- Supplied material -
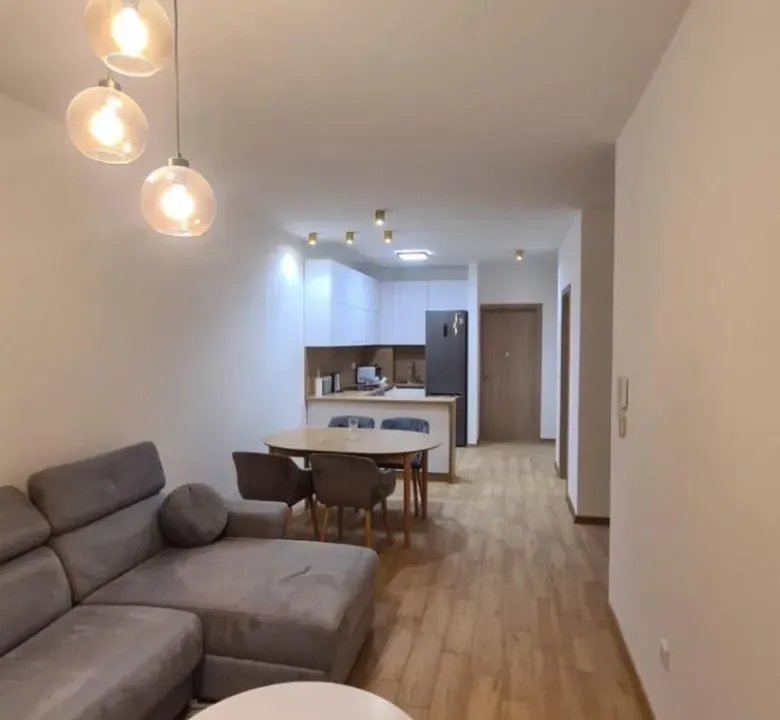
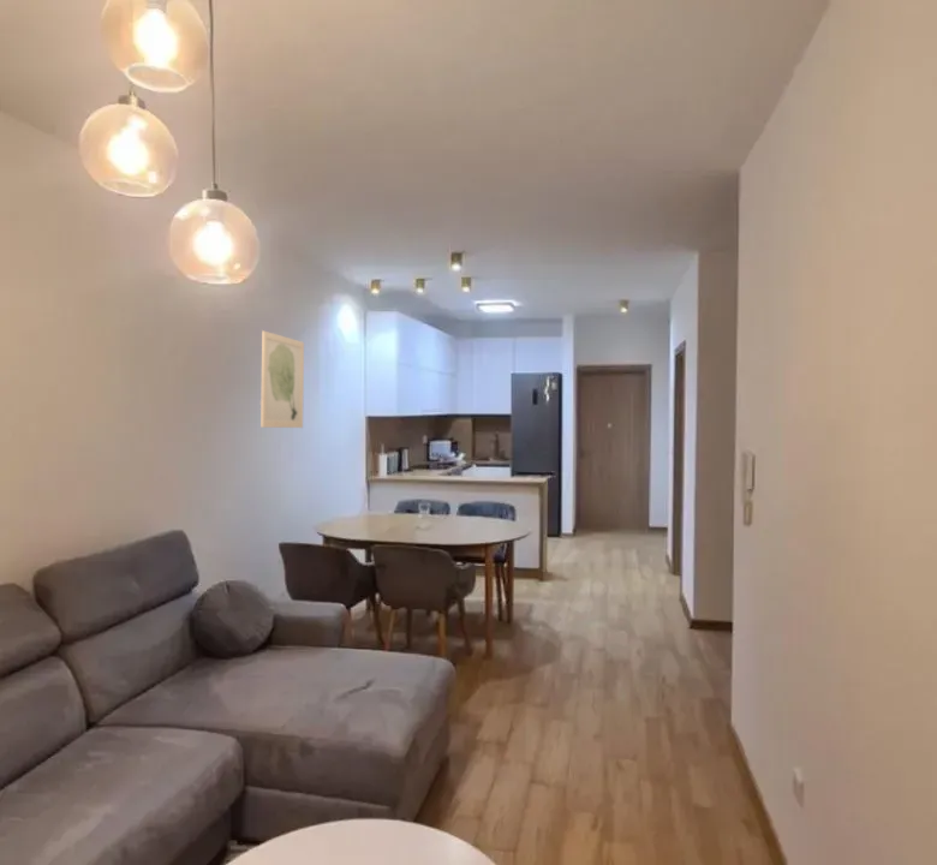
+ wall art [259,329,305,429]
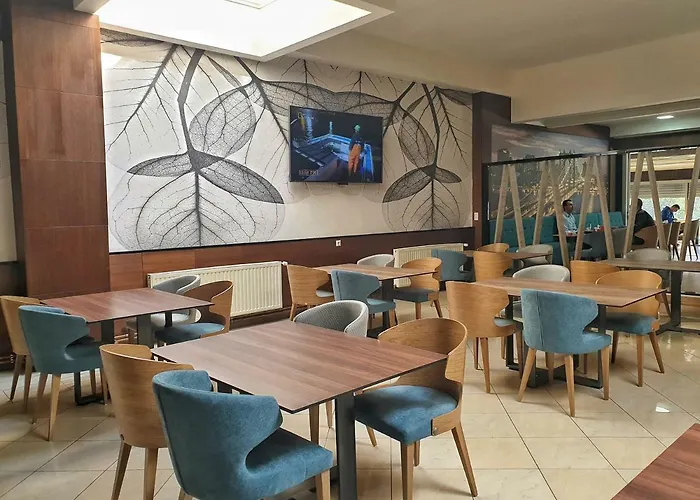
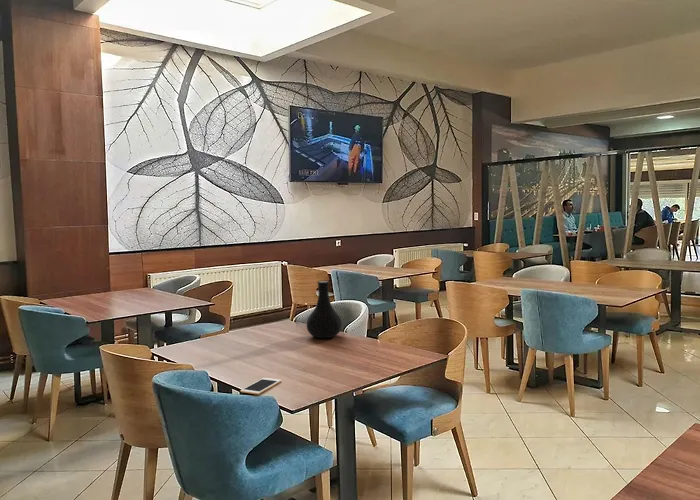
+ vase [306,280,343,339]
+ cell phone [240,377,282,395]
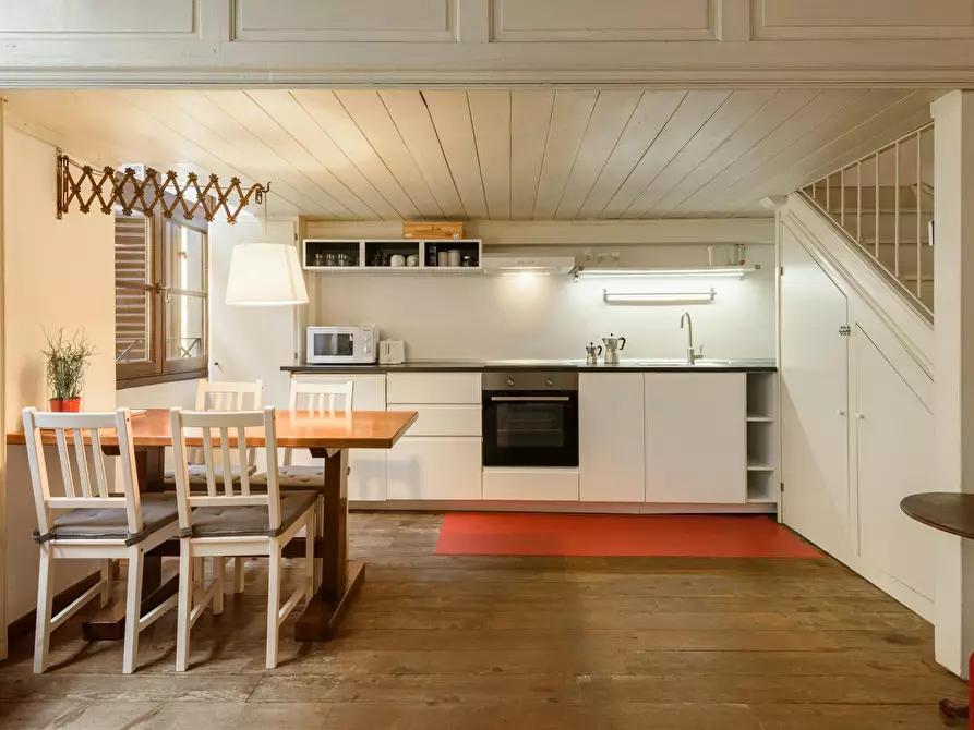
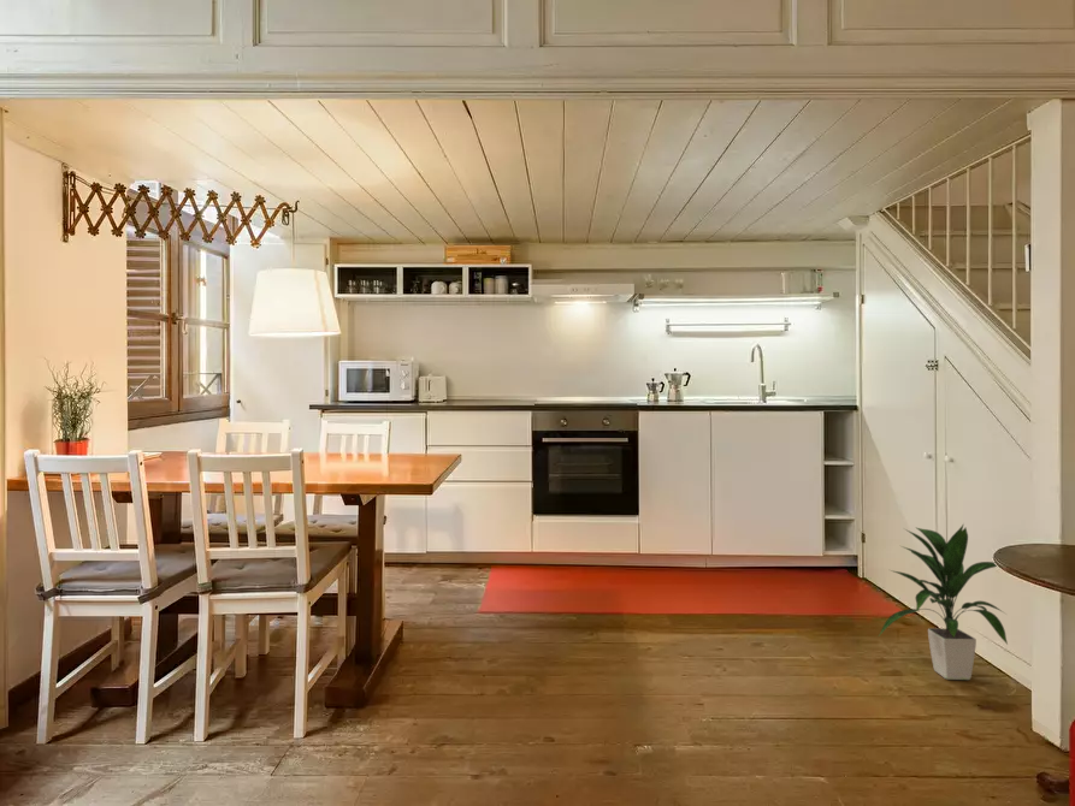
+ indoor plant [878,522,1009,681]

- About this task -
Pictures aside, reproduce exactly the lines from the one containing "cell phone [240,377,282,395]" to the end of the listing above, both ends included.

- Answer to this exercise -
+ cell phone [240,377,282,395]
+ indoor plant [878,522,1009,681]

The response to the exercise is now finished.